Exercise details |
Put the records from their start through the line containing "color balance rgb: perceptual", both ends included, into a two-column CSV with the columns input and output. Write one row for each record, with its text under input and its answer under output, each in a single quoted field, and with line breaks replaced by spaces.

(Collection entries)

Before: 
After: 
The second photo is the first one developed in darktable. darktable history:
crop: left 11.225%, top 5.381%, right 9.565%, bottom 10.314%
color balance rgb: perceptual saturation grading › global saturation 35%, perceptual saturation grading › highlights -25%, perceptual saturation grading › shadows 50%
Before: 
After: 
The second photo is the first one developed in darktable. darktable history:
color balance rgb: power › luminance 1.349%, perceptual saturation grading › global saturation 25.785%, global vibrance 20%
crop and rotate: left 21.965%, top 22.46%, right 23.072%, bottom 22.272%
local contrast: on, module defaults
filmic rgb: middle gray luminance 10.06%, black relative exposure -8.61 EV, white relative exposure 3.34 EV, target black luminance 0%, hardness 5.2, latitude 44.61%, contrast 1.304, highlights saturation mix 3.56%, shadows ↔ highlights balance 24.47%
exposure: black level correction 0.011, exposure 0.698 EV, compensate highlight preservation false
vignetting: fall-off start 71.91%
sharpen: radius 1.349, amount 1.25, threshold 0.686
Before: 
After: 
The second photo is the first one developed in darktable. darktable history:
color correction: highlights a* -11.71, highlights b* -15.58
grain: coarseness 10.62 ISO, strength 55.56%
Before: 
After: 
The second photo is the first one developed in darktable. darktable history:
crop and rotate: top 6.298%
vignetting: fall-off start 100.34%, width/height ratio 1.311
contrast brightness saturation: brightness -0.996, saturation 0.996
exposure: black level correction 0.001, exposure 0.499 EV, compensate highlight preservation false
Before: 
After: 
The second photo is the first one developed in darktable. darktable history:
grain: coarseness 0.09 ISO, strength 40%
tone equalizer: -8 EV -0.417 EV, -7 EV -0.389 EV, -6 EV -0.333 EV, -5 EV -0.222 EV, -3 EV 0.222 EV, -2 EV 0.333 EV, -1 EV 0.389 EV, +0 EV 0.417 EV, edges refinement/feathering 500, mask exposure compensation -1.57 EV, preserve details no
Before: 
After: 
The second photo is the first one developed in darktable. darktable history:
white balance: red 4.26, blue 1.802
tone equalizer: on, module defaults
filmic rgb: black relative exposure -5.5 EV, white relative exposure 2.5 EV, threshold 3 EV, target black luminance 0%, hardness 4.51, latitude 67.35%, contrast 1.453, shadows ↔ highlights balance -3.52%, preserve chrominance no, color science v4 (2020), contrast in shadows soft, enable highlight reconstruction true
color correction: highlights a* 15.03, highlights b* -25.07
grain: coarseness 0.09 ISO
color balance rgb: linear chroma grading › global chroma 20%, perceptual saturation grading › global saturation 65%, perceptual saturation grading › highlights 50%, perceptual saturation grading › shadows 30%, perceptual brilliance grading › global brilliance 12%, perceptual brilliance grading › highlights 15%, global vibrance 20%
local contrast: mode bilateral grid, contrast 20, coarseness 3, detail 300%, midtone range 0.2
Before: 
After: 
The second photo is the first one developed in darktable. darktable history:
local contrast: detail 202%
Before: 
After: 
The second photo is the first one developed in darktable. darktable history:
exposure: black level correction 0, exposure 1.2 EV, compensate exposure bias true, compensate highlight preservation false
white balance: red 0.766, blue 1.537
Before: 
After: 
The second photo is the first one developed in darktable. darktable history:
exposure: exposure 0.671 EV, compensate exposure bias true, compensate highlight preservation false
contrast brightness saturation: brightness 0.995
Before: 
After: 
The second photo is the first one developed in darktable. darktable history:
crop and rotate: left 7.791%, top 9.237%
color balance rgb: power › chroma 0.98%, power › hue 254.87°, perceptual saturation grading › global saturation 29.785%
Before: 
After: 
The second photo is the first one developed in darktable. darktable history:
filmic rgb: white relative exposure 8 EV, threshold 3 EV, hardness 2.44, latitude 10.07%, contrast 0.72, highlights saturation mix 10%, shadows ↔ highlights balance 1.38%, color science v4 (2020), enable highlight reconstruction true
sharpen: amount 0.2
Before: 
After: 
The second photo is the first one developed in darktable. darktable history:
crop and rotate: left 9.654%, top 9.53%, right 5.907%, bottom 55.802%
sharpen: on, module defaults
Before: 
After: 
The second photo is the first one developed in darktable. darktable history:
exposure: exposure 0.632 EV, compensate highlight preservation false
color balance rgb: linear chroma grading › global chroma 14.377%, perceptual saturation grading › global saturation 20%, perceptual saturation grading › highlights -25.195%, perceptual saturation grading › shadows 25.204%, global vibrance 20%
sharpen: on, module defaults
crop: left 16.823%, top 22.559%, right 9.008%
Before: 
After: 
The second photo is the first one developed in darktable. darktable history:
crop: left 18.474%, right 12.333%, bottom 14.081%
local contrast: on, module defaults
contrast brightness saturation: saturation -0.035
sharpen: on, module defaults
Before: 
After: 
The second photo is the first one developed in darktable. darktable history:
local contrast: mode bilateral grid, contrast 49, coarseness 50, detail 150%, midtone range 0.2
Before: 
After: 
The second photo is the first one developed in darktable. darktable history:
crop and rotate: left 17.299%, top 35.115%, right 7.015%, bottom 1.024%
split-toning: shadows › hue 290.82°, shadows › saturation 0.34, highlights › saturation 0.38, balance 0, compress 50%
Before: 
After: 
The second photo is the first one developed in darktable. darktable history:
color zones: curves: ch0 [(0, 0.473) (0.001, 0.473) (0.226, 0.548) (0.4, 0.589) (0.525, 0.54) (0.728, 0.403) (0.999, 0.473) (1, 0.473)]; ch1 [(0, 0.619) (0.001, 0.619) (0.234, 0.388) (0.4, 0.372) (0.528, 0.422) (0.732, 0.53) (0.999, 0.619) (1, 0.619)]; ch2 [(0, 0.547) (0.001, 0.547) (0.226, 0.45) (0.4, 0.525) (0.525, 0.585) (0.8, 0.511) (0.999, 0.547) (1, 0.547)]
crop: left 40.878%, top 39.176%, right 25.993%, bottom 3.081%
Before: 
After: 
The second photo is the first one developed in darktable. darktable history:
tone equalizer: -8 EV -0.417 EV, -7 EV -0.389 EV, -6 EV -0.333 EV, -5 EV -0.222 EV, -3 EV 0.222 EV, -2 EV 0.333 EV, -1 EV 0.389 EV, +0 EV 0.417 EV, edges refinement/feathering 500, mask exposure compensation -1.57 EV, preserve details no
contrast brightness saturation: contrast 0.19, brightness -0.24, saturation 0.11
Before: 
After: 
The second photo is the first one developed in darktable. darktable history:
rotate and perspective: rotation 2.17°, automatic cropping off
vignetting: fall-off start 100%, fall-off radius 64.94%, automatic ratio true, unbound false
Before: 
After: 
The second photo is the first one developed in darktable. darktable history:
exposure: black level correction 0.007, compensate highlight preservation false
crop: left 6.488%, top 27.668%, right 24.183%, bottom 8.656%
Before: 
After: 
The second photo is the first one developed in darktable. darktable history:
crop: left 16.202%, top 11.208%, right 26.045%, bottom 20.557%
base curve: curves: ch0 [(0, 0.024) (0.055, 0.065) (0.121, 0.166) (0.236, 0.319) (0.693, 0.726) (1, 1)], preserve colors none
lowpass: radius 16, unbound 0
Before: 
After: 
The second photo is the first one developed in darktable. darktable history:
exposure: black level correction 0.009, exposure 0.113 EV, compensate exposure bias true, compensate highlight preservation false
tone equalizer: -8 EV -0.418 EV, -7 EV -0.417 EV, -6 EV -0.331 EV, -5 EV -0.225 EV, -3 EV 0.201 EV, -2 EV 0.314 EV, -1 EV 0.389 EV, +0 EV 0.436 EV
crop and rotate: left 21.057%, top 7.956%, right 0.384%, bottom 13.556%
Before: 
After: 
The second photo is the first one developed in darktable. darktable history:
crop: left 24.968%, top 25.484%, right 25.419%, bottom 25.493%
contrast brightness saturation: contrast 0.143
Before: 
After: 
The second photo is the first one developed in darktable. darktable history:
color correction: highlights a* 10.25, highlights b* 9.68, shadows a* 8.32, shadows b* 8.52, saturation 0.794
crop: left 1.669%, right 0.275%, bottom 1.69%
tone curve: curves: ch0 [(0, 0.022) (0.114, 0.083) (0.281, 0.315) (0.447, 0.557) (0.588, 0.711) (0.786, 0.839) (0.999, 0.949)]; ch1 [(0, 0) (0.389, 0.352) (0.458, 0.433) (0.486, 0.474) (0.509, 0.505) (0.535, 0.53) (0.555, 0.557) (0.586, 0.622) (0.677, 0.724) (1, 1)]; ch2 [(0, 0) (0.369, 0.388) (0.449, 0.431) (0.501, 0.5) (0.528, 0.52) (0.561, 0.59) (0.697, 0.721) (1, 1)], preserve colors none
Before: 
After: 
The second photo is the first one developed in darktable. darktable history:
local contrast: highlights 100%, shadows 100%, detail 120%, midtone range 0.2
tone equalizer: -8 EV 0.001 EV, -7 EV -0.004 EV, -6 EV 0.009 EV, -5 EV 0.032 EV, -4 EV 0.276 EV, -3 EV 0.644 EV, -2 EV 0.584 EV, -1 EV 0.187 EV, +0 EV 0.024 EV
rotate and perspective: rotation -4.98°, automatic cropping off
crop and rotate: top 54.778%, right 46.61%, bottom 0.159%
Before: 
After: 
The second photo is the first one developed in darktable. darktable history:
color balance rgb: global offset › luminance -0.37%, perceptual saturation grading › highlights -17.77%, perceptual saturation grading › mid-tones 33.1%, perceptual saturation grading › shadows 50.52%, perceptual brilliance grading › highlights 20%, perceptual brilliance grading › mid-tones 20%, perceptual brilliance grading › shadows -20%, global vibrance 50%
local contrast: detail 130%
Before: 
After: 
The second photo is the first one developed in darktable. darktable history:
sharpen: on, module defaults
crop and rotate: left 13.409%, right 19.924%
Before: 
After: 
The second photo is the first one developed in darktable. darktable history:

Result |
input,output
"Before: After: The second photo is the first one developed in darktable. darktable history:","crop: left 11.225%, top 5.381%, right 9.565%, bottom 10.314% color balance rgb: perceptual saturation grading › global saturation 35%, perceptual saturation grading › highlights -25%, perceptual saturation grading › shadows 50%"